Initiative zu Kriegsmaterialexporten eingereicht
Eine eindrückliche Menge von Menschen versammelte sicham 24. Juni unter strahlender Sommersonne auf der Bundesterrasse: Mehr als 300 Personen sollen bei der Einreichung der «Korrektur-Initiative» dabeigewesen sein, teilt die Allianz gegen Waffenexporte in Bürgerkriegsländer mit. Die Anwesenden zeigten den Befürwortern der kritisierten Exporte symbolisch die rote Karte.
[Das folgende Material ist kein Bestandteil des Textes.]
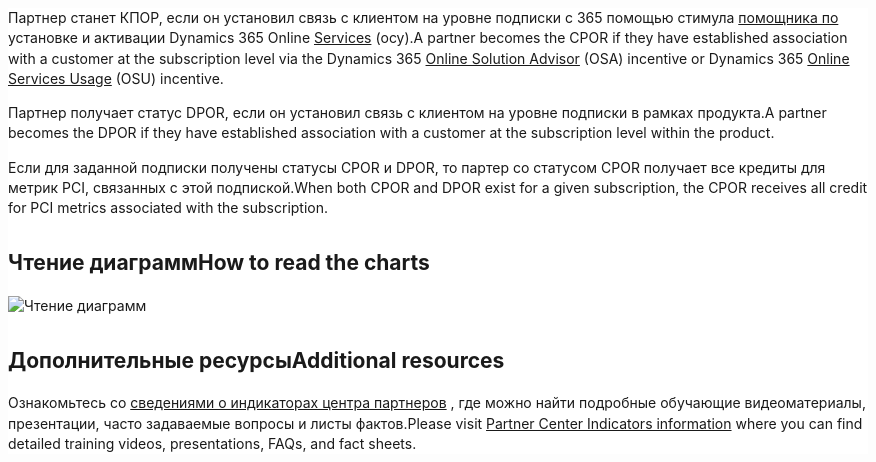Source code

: <span data-ttu-id="deaf5-199">Партнер станет КПОР, если он установил связь с клиентом на уровне подписки с 365 помощью стимула [помощника по](https://support.microsoft.com/en-us/help/4501560/online-services-advisor-osa-sell-incentives-faq) установке и активации Dynamics 365 Online [Services](https://support.microsoft.com/en-us/help/3082044/become-eligible-for-the-online-services-usage-incentive-program) (осу).</span><span class="sxs-lookup"><span data-stu-id="deaf5-199">A partner becomes the CPOR if they have established association with a customer at the subscription level via the Dynamics 365 [Online Solution Advisor](https://support.microsoft.com/en-us/help/4501560/online-services-advisor-osa-sell-incentives-faq) (OSA) incentive or Dynamics 365 [Online Services Usage](https://support.microsoft.com/en-us/help/3082044/become-eligible-for-the-online-services-usage-incentive-program) (OSU) incentive.</span></span>

<span data-ttu-id="deaf5-200">Партнер получает статус DPOR, если он установил связь с клиентом на уровне подписки в рамках продукта.</span><span class="sxs-lookup"><span data-stu-id="deaf5-200">A partner becomes the DPOR if they have established association with a customer at the subscription level within the product.</span></span>

<span data-ttu-id="deaf5-201">Если для заданной подписки получены статусы CPOR и DPOR, то партер со статусом CPOR получает все кредиты для метрик PCI, связанных с этой подпиской.</span><span class="sxs-lookup"><span data-stu-id="deaf5-201">When both CPOR and DPOR exist for a given subscription, the CPOR receives all credit for PCI metrics associated with the subscription.</span></span>

## <a name="how-to-read-the-charts"></a><span data-ttu-id="deaf5-202">Чтение диаграмм</span><span class="sxs-lookup"><span data-stu-id="deaf5-202">How to read the charts</span></span>

![Чтение диаграмм](images/pci2.png)

## <a name="additional-resources"></a><span data-ttu-id="deaf5-204">Дополнительные ресурсы</span><span class="sxs-lookup"><span data-stu-id="deaf5-204">Additional resources</span></span>

<span data-ttu-id="deaf5-205">Ознакомьтесь со [сведениями о индикаторах центра партнеров](https://aka.ms/pcilearn) , где можно найти подробные обучающие видеоматериалы, презентации, часто задаваемые вопросы и листы фактов.</span><span class="sxs-lookup"><span data-stu-id="deaf5-205">Please visit [Partner Center Indicators information](https://aka.ms/pcilearn) where you can find detailed training videos, presentations, FAQs, and fact sheets.</span></span>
Die Initiative wurde mit 134'000 Unterschriften ein ganzes Jahr vor Ende der Sammelfrist eingereicht.
Das Anliegen will Kriegsmaterialexporte in Bürgerkriegsländer und in Länder verbieten, die Menschenrechte systematisch und schwerwiegend verletzen. Zudem wollen die Initianten in der Bundesverfassung festhalten, dass die Kriterien für solche Exporte nicht mehr per Verordnung von Verwaltung und Bundesrat entschieden werden können. Ein Gesetz soll die Mitsprache und Kontrolle von Parlament und Bevölkerung sicherstellen.
«Kein radikales Anliegen»
Für Johannes Bardill, Pfarrer in Horgen (ZH) und Mitglied des Initiativkomitees, war es ein guter Morgen. Dass es die Initiative brauche, zeige die breite Unterstützung dafür, sagt er: «Es ist nicht irgendwie ein linkes Anliegen, sondern es geht um wichtige ethische Entscheide. Das bewegt Friedensaktivistinnen, aber auch bürgerliche Parteien wie die BDP und EVP.» Ausserdem sei es kein radikales Anliegen, sondern viel mehr «ein Pflock, der eingeschlagen werden muss».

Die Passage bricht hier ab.